De feiten
Bpf is een bedrijfstakpensioenfonds als bedoeld in de Pensioenwet. Bpf voert pensioenregelingen uit voor ondernemingen die zich bezighouden met het beroepsvervoer over de weg. De DHL-ondernemingen houden zich bezig met beroepsvervoer over de weg.
De DHL-ondernemingen zijn op grond van de bij hen geldende cao’s (cao DHL Express en cao DHL Logistics) gehouden aan hun werknemers een Toeslag Onregelmatig Werken (hierna: TOW) te betalen.
Artikel 35 lid 2 van de cao DHL Express bepaalt dat “
onregelmatigheidstoeslag wordt toegekend voor het feitelijk werken op de volgende onregelmatige tijden”.

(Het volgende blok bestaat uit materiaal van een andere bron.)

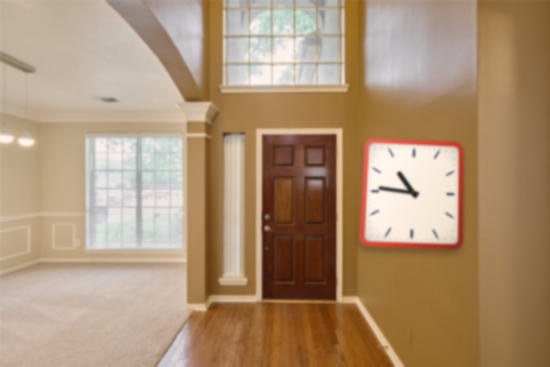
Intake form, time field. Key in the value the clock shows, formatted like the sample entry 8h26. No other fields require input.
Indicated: 10h46
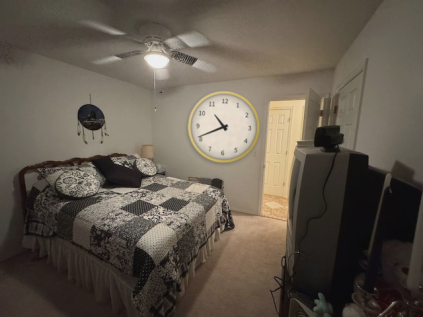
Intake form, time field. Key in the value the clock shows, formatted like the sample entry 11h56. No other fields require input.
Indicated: 10h41
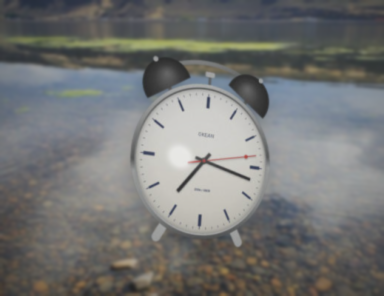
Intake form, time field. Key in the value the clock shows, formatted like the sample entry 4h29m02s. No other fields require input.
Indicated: 7h17m13s
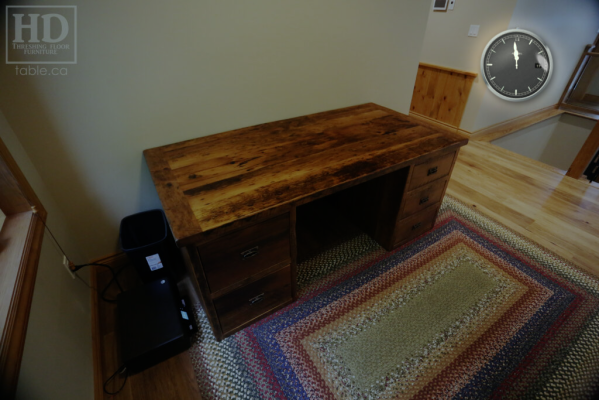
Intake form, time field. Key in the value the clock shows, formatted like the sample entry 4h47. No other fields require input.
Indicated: 11h59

Artikel 35 lid 6 luidt als volgt: “
Uitbetaling van de onregelmatigheidstoeslag vindt eenmaal per maand plaats.”
4. Artikel 16 lid 2 van de cao DHL Logistics luidt, voor zover hier relevant, als volgt:
“
De TOW wordt toegekend voor het feitelijk werken op de volgende onregelmatige tijden: […] De betaling van de TOW zal plaats vinden met de salarisbetaling over de maand volgend op die waarin zij werd verworven.”

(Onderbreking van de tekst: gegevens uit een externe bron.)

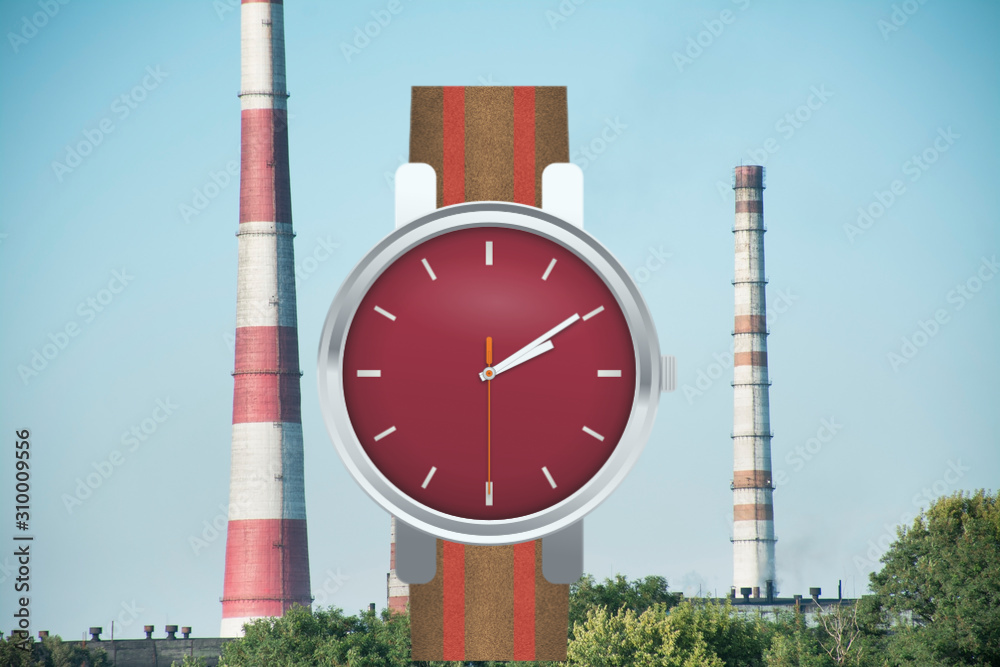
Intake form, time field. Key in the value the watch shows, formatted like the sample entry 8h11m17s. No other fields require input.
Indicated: 2h09m30s
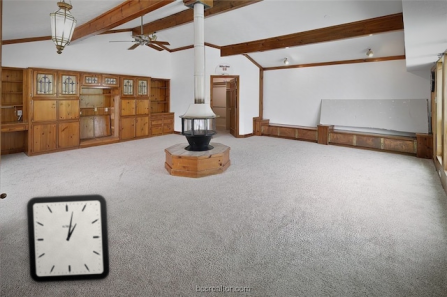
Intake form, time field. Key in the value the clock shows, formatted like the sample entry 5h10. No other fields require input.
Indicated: 1h02
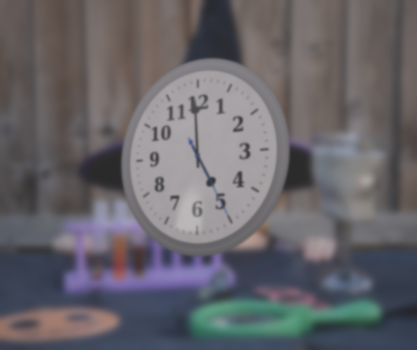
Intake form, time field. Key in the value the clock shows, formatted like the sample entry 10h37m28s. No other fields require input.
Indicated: 4h59m25s
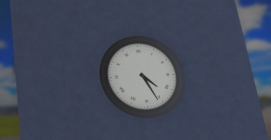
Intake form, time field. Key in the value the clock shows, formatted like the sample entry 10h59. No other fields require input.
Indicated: 4h26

5. De DHL-ondernemingen zijn met hun werknemers overeengekomen dat over de TOW geen pensioenpremie wordt afgedragen.
6. Tot 1 januari 2006 was de pensioenregeling van de DHL-ondernemingen ondergebracht bij de Pensioenstichting Transport (hierna: PST). DHL droeg tot die datum geen pensioenpremie aan PST af over de TOW.
7. Sinds 1 januari 2006 zijn de DHL-ondernemingen aangesloten bij Bpf, de onder 1 t/m 4 en 7 t/m 10 genoemde DHL-ondernemingen op basis van de verplichte deelneming op grond van de Wet verplichte deelneming in een bedrijfstakpensioenfonds (hierna:
Wet Bpf 2000) en de onder 6 en 7 genoemde DHL-ondernemingen op basis van op
9 december 2009 gesloten uitvoeringsovereenkomsten.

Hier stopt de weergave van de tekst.